EXERCISE DESCRIPTION
Answer these from the excerpt on the alimony dispute:
(a) In what month and year did Cole file her Motion to Modify Alimony?
(b) Under what job title was Wolins employed by his primary employer before the contract was terminated?
(c) By Wolins' account, what did Cole know her monthly alimony award would reduce from and to?

EXCERPT PROVIDED

[Start of Attachment]

Cole then filed a Motion to Modify Alimony in November 2012 and argued that her alimony award should be increased. She argued that $3,000 per month in indefinite alimony was too little because: (1) debilitating pain and other health problems prevented her from becoming self-supporting in the manner envisioned by the trial court; (2) Wolins' income had increased despite his claims of poverty, exacerbating the trial court's previous finding of unconscionable disparity in income between the parties; and (3) the ongoing nature of the litigation between the parties had burdened her with insurmountable attorneys' fees. Wolins filed a Counter-Motion for Modification and/or Termination of Alimony in February 2013, and for Modification of Child Support in May 2013. Wolins argued that $3,000 per month in indefinite alimony was too much because: (1) since the divorce in 2007, his primary employer had terminated his employment contract as an anesthesiologist; (2) Cole had not, by her own admission, made any effort toward becoming self-supporting; and (3) Cole failed to use the knowledge that her alimony award would reduce from $7,000 to $3,000 a month in a proactive fashion that could have prepared her for the transition from rehabilitative to indefinite alimony.

[End of Attachment]

Collection entries:
[Start of Attachment]

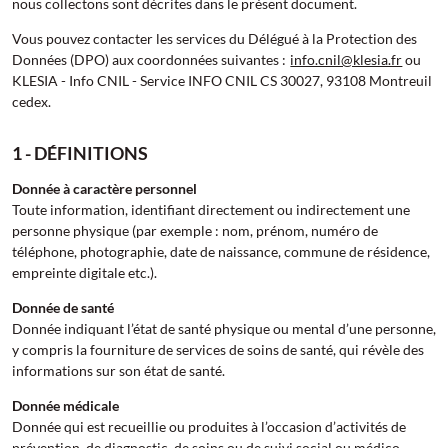
nous collectons sont décrites dans le présent document.
Vous pouvez contacter les services du Délégué à la Protection des
Données (DPO) aux coordonnées suivantes :
info.cnil@klesia.fr
ou
KLESIA - Info CNIL - Service INFO CNIL CS 30027, 93108 Montreuil
cedex.
1 - DÉFINITIONS
Donnée à caractère personnel
Toute information, identifiant directement ou indirectement une
personne physique (par exemple : nom, prénom, numéro de
téléphone, photographie, date de naissance, commune de résidence,
empreinte digitale etc.).
Donnée de santé
Donnée indiquant l’état de santé physique ou mental d’une personne,
y compris la fourniture de services de soins de santé, qui révèle des
informations sur son état de santé.
Donnée médicale
Donnée qui est recueillie ou produites à l’occasion d’activités de
prévention, de diagnostic, de soins ou de suivi social ou médico-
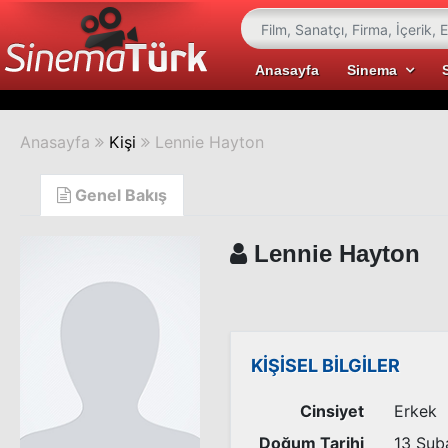
Anasayfa
Sinema
Anasayfa
Kişi
Lennie Hayton
Genel Bakış
Lennie Hayton
KİŞİSEL BİLGİLER
Cinsiyet
Erkek
Doğum Tarihi
13 Şub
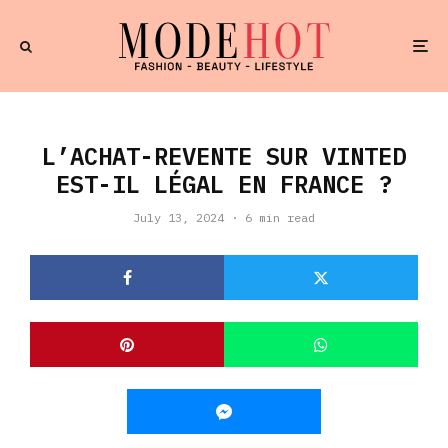
L’ACHAT-REVENTE SUR VINTED
EST-IL LÉGAL EN FRANCE ?
July 13, 2024
·
6 min read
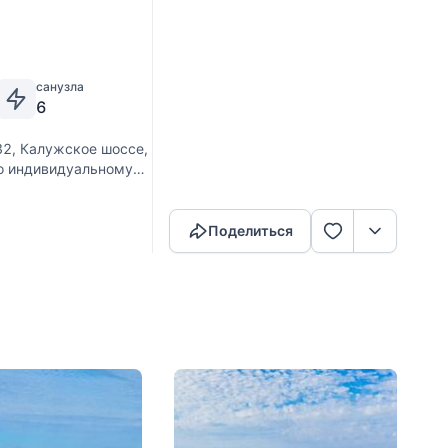
санузла
6
32, Калужское шоссе,
по индивидуальному
Скопировать ссылку
хникой. Панорамное
Поделиться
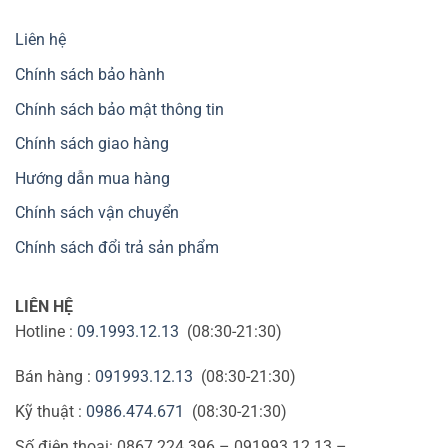
Liên hệ
Chính sách bảo hành
Chính sách bảo mật thông tin
Chính sách giao hàng
Hướng dẫn mua hàng
Chính sách vận chuyển
Chính sách đổi trả sản phẩm
LIÊN HỆ
Hotline :
09.1993.12.13
(08:30-21:30)
Bán hàng :
091993.12.13
(08:30-21:30)
Kỹ thuật :
0986.474.671
(08:30-21:30)
Số điện thoại: 0867.224.396 – 091993.12.13 –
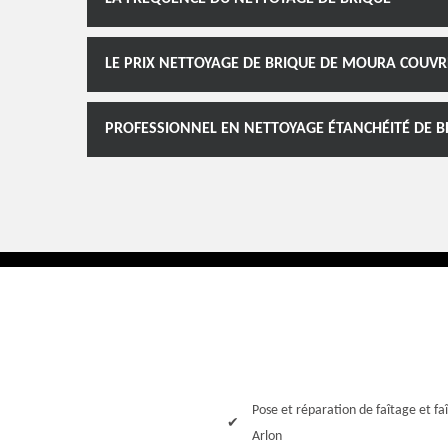
LE PRIX NETTOYAGE DE BRIQUE DE MOURA COUVR
PROFESSIONNEL EN NETTOYAGE ÉTANCHÉITÉ DE 
Pose et réparation de faîtage et faî
Arlon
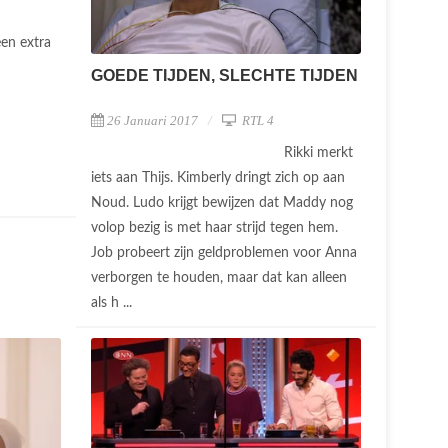
en extra
GOEDE TIJDEN, SLECHTE TIJDEN
26 Januari 2017
RTL 4
Rikki merkt
iets aan Thijs. Kimberly dringt zich op aan
Noud. Ludo krijgt bewijzen dat Maddy nog
volop bezig is met haar strijd tegen hem.
Job probeert zijn geldproblemen voor Anna
verborgen te houden, maar dat kan alleen
als h ...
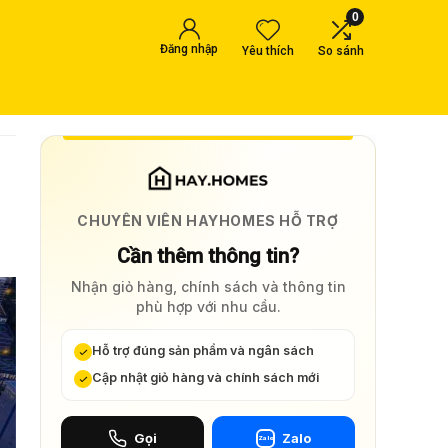
0
Đăng nhập
Yêu thích
So sánh
CHUYÊN VIÊN HAYHOMES HỖ TRỢ
Cần thêm thông tin?
Nhận giỏ hàng, chính sách và thông tin
phù hợp với nhu cầu.
Hỗ trợ đúng sản phẩm và ngân sách
Cập nhật giỏ hàng và chính sách mới
Gọi
Zalo
Zalo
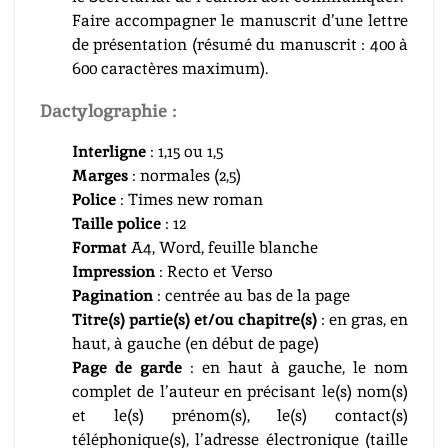
Faire accompagner le manuscrit d’une lettre
de présentation (résumé du manuscrit : 400 à
600 caractères maximum).
Dactylographie :
Interligne
: 1,15 ou 1,5
Marges
: normales (2,5)
Police
: Times new roman
Taille police
: 12
Format
A4, Word, feuille blanche
Impression
: Recto et Verso
Pagination
: centrée au bas de la page
Titre(s) partie(s) et/ou chapitre(s)
: en gras, en
haut, à gauche (en début de page)
Page de garde
: en haut à gauche, le nom
complet de l’auteur en précisant le(s) nom(s)
et le(s) prénom(s), le(s) contact(s)
téléphonique(s), l’adresse électronique (taille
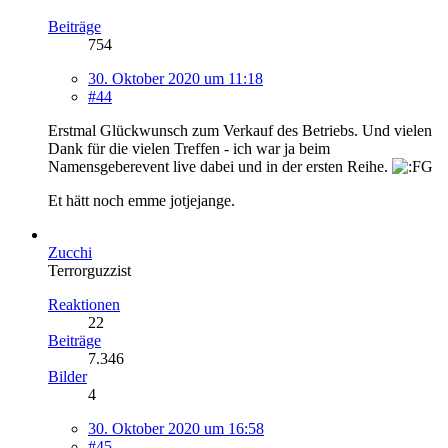
Beiträge
754
30. Oktober 2020 um 11:18
#44
Erstmal Glückwunsch zum Verkauf des Betriebs. Und vielen
Dank für die vielen Treffen - ich war ja beim
Namensgeberevent live dabei und in der ersten Reihe.
Et hätt noch emme jotjejange.
Zucchi
Terrorguzzist
Reaktionen
22
Beiträge
7.346
Bilder
4
30. Oktober 2020 um 16:58
#45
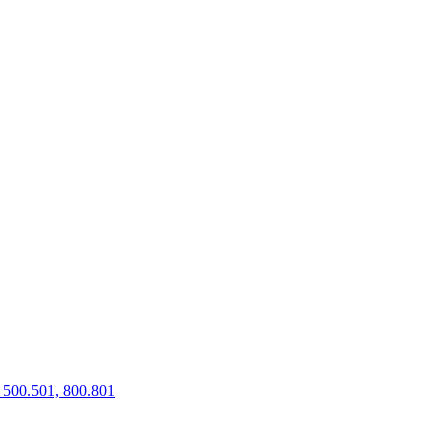
500.501, 800.801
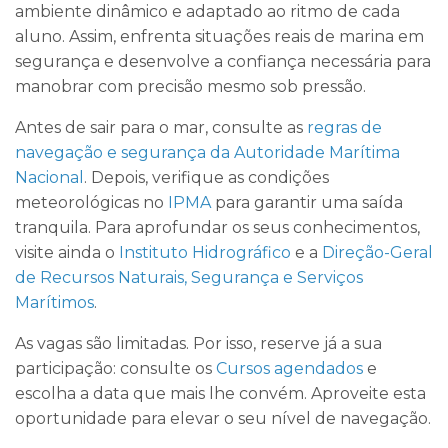
ambiente dinâmico e adaptado ao ritmo de cada
aluno. Assim, enfrenta situações reais de marina em
segurança e desenvolve a confiança necessária para
manobrar com precisão mesmo sob pressão.
Antes de sair para o mar, consulte as
regras de
navegação e segurança da Autoridade Marítima
Nacional
. Depois, verifique as condições
meteorológicas no
IPMA
para garantir uma saída
tranquila. Para aprofundar os seus conhecimentos,
visite ainda o
Instituto Hidrográfico
e a
Direção-Geral
de Recursos Naturais, Segurança e Serviços
Marítimos
.
As vagas são limitadas. Por isso, reserve já a sua
participação: consulte os
Cursos agendados
e
escolha a data que mais lhe convém. Aproveite esta
oportunidade para elevar o seu nível de navegação.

[End of Attachment]

SOLUTION FOR THIS PROBLEM
(a) November 2012
(b) Anesthesiologist
(c) From $7,000 to $3,000 a month